In still other ways, however, the poor man is increasing through law his facilities for using the accumulations of the rich man. As already indicated, we are just entering upon a system of income taxation where there is not a pretence of making the poor man pay, or even the man of moderately comfortable means; the poor man has had numerous statutes passed relieving from the penalties of the common law, his conspiracies to cripple the rich man's business if the poor man's demands are not granted; and he has lately had wage-earners and farmers exempted from the prosecutions under a fund for punishing conspiracies in restraint of trade. How far can we continue along the same road before we shall find legislation exempting the man in need, or even fancied need, from any constraint against taking what he wants wherever he can find it? That legislation has now entered upon that road seems obvious. Where is it going to stop, and what is going to stop it?
Are wage-earners and farmers going to be more definitely arrayed against the rest of the community? We incline to think not, because the farmer, as a rule, has property to protect, and although this legislation is in favor of his annual income, it cannot go much farther--especially in distributing favors elsewhere--without attacking his accumulations. Moreover it seems impossible that there should be a long continuance of the present degree of oblivion to the desirability of having every man feel his interest in government, through _some_ degree of the pinch of taxation.
Any considerable increase of the recent legislation, would of course lead to the diminution of capital, both through expenditure and through discouragement of accumulation. It would also diminish the activity of those who are able to handle capital profitably, and the consequent effect on wages would perhaps in time become apparent to even the order of intellect behind the legislation.
How far can it go without drying up the springs of charity? There is already free talk of saving income taxes out of charities.

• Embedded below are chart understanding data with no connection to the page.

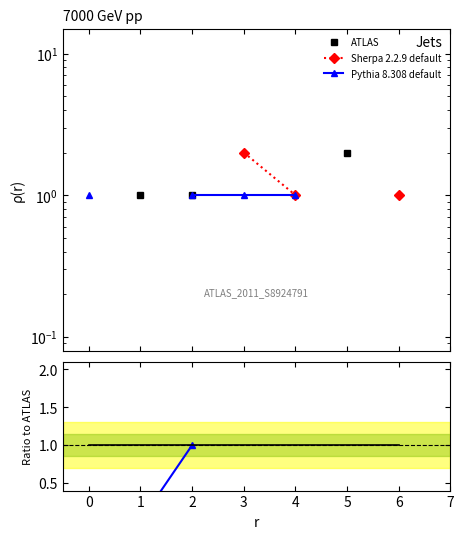

What is the minimum value for ATLAS?

1.0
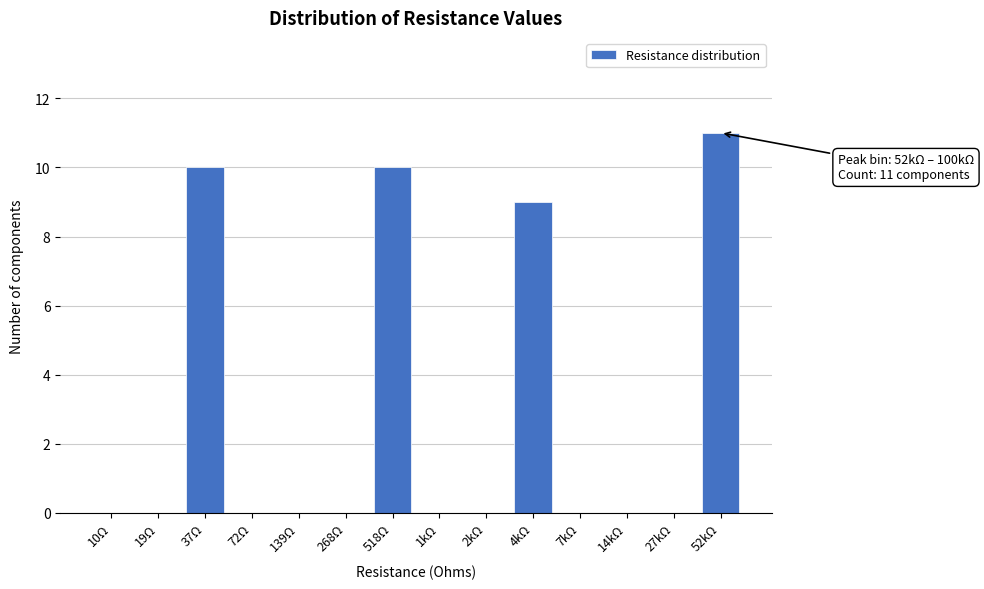

Reading right to left, transcribe all the data shown in this chart.

52kΩ=11	27kΩ=0	14kΩ=0	7kΩ=0	4kΩ=9	2kΩ=0	1kΩ=0	518Ω=10	268Ω=0	139Ω=0	72Ω=0	37Ω=10	19Ω=0	10Ω=0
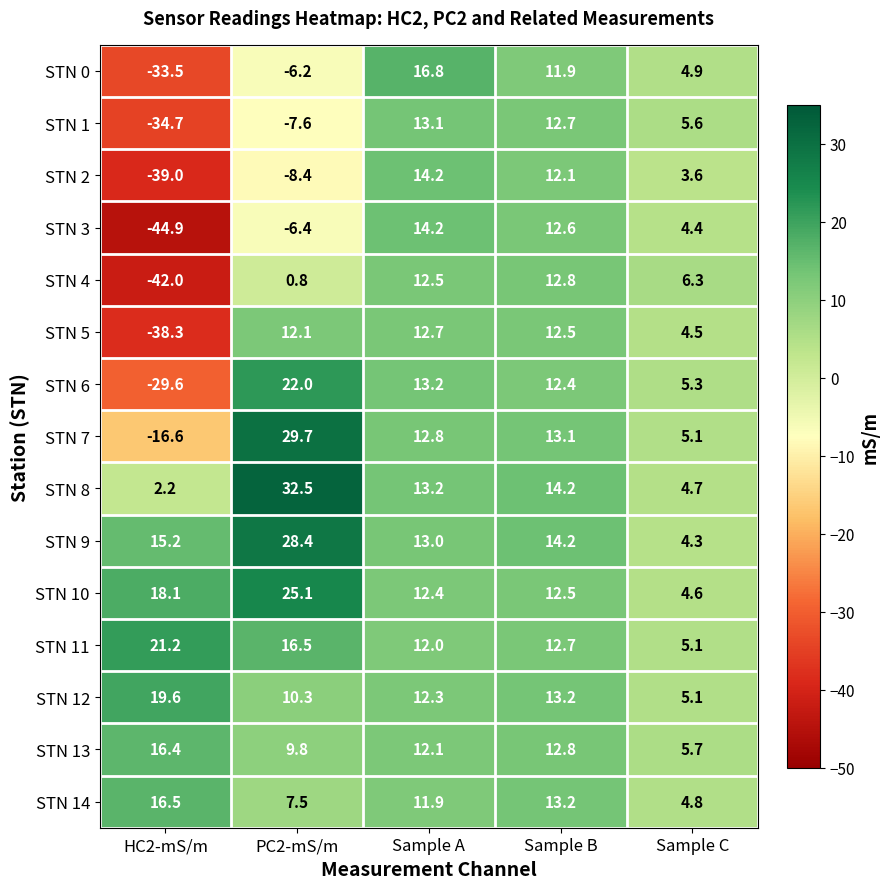

Where is STN 14 nearest to the value 10?

Sample A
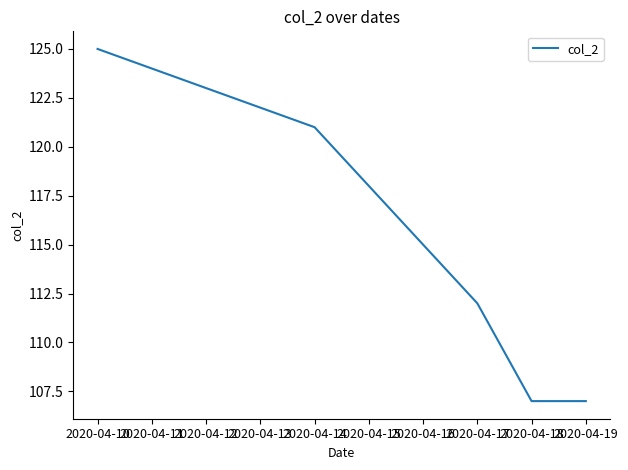

What is the greatest value displayed?

125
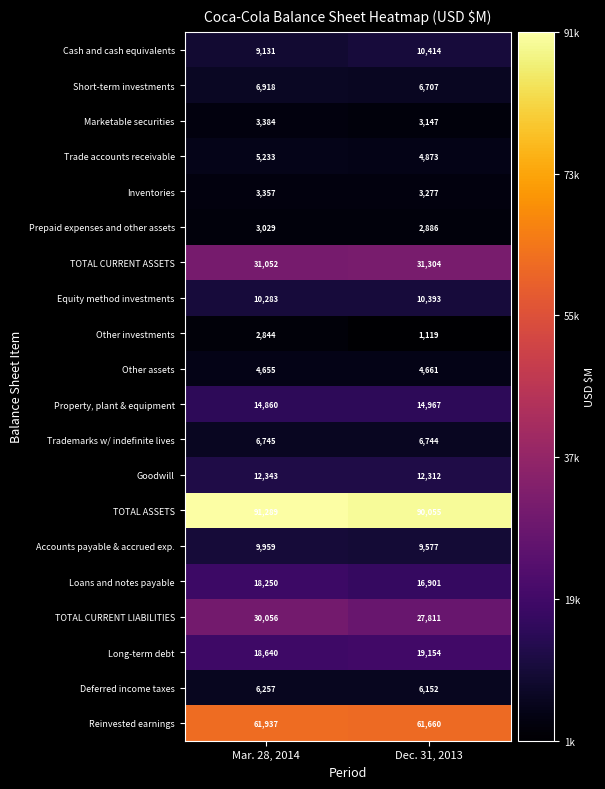

What is the sum of all TOTAL CURRENT LIABILITIES values?

57867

Such legislation is certainly nursing antagonisms, and whether the spread of general intelligence can be expected to be rapid enough to prevent serious harm, is doubtful. It even sometimes appears a question whether the conflict can be settled without more serious bloodshed. Fortunately neither side has yet as much to complain of as one side had in the revolutions which cost Charles I and Louis XVI their heads; and it is doubtful whether either side has the power or coherence or disposition to drive it to arms--whether the existing sentiment in any civilized nation is longer such as to make such a consummation possible. Times are growing more peaceful. Not only has the biggest army in the world for nearly half a century been the biggest engine of peace; not only has a permanent international courthouse been built among the fortresses, after several temporary ones had already done good service; but when the brotherhood of locomotive engineers gets into conflict with their employers, instead of settling it in the freight yards with torches and brickbats, both sides go to the Waldorf-Astoria and have a judicial proceeding. For a centrifugal explosion, they substitute a centripetal adjustment. And the brawn supplies its share of the brains to do it.